The single-crossclamp technique for coronary artery bypass grafting is recognized to reduce manipulation of the ascending aorta, and thereby improve neurological outcomes. However, there is a perceived disadvantage of long cardiopulmonary bypass and crossclamp times. Our objective was to evaluate outcomes with this technique and determine whether it is safe for training.
Patients undergoing coronary artery bypass between October 2005 and February 2014 with use of the single-crossclamp method were divided into 2 groups: a consultant group (n = 1024), and a trainee group (n = 504), depending on the primary surgeon. Their outcomes were compared.

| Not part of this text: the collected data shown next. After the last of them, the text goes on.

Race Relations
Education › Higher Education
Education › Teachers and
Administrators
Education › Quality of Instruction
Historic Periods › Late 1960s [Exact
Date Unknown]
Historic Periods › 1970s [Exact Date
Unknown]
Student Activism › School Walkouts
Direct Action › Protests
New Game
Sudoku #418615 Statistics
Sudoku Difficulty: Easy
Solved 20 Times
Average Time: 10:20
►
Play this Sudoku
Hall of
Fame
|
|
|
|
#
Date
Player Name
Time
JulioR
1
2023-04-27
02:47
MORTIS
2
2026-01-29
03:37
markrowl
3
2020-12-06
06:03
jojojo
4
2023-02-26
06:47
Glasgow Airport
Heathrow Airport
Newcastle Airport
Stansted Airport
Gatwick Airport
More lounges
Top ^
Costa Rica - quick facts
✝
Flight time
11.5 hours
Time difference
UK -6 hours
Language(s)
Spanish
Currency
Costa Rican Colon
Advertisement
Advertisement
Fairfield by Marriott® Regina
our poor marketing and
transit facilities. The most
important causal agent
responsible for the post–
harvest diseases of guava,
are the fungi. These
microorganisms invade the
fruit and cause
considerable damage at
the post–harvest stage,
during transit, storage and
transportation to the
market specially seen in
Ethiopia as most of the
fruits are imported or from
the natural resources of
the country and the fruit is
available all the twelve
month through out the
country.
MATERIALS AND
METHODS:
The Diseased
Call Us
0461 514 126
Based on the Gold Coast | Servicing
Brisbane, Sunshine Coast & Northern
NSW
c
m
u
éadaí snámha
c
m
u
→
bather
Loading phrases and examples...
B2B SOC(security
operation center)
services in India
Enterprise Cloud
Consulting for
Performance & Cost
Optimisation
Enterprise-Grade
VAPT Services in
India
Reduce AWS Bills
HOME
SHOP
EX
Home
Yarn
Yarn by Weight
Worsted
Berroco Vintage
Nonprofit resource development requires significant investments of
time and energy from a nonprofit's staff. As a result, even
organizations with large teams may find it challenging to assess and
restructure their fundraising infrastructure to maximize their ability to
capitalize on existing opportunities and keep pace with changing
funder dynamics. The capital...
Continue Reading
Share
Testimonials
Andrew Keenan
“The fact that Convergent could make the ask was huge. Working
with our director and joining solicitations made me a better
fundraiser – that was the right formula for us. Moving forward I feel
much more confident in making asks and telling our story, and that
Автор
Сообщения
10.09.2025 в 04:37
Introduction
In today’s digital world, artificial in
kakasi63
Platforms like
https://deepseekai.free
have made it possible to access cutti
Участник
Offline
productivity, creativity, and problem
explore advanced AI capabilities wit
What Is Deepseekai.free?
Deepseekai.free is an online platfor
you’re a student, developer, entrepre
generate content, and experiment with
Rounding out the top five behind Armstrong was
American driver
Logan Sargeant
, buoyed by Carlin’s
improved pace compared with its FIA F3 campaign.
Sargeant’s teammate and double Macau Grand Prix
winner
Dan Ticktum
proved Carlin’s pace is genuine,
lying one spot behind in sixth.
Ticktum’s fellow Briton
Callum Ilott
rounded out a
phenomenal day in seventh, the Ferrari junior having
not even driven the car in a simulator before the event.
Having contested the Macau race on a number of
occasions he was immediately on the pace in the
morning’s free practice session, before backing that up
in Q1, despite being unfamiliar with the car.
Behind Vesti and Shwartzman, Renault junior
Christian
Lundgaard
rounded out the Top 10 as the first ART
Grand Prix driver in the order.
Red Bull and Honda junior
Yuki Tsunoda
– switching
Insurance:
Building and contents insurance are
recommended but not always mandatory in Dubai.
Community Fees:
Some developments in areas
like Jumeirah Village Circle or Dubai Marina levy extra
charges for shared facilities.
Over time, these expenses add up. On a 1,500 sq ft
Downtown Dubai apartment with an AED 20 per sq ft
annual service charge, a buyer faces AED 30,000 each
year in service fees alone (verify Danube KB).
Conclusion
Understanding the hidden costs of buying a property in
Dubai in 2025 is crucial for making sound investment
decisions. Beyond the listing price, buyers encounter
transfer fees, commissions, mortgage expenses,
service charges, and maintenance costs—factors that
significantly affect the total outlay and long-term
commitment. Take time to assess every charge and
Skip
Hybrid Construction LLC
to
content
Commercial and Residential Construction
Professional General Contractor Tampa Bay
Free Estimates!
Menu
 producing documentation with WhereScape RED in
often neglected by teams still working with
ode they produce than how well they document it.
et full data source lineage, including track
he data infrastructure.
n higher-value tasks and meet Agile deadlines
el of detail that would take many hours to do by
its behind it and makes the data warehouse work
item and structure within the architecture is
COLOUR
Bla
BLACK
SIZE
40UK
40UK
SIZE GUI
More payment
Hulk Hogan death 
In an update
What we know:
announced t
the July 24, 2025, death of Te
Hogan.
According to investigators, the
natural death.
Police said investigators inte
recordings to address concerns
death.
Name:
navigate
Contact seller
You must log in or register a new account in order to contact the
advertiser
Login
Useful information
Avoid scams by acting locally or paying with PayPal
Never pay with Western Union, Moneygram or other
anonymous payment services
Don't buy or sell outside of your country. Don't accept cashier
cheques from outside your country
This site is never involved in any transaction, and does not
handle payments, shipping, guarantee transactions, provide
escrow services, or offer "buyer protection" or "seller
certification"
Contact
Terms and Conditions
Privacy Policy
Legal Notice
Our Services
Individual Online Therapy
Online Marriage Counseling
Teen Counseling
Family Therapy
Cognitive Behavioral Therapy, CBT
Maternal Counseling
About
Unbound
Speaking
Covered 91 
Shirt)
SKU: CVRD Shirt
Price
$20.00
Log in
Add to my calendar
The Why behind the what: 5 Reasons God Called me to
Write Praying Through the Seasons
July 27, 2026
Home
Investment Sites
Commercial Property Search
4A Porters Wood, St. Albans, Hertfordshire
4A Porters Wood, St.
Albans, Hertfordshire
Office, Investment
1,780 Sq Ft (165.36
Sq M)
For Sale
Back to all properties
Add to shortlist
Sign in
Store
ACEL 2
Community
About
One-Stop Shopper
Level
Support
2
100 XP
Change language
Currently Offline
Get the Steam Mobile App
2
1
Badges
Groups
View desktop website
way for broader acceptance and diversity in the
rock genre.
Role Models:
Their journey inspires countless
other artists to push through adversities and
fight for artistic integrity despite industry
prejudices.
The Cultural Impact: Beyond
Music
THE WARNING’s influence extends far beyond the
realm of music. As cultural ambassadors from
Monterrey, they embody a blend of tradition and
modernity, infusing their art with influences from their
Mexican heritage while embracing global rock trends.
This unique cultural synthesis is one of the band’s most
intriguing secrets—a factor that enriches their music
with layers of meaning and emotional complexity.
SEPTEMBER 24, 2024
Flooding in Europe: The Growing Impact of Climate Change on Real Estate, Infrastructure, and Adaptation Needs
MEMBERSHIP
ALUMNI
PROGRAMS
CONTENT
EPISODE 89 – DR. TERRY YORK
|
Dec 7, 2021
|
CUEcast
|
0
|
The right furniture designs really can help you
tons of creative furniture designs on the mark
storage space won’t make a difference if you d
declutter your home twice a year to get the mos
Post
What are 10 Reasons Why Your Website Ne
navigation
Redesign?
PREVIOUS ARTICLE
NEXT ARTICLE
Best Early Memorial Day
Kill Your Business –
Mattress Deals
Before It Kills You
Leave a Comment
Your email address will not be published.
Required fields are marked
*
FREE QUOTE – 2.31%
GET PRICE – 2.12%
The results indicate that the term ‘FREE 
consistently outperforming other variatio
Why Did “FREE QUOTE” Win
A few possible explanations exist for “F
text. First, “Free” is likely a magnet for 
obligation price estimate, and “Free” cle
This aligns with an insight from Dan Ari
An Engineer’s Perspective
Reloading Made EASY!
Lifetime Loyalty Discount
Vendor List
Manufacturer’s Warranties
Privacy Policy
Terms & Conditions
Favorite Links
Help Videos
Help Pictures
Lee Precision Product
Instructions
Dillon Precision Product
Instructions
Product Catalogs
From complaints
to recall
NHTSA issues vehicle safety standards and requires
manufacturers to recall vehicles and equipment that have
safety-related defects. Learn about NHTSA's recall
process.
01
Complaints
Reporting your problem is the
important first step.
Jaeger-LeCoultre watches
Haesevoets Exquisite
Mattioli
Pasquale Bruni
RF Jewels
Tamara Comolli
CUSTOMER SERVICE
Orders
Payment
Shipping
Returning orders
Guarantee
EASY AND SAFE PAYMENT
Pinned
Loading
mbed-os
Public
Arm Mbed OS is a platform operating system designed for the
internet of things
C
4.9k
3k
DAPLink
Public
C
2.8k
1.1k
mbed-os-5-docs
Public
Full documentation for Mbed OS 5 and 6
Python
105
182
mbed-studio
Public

The consultants operated on more nonelective patients who had a higher risk profile (mean additive EuroSCORE I 4.05 vs. 3.80, p = 0.085; logistic EuroSCORE I 4.36 vs. 3.64, p = 0.002). There were 9 (0.9%) deaths in the consultant group and 5 (1%) in the trainee group. The mean number of grafts in the consultant group was greater, but the crossclamp time was similar and cardiopulmonary bypass time was shorter. There were 4 (0.4%) cerebrovascular events in the consultant group and 3 (0.6%) in the trainee group. Postoperative stay was shorter in the trainee group (7.19 vs. 7.97 days, p = 0.033). Other complication rates were similar.
The technique has excellent outcomes, especially neurological, and is safe for training junior surgeons.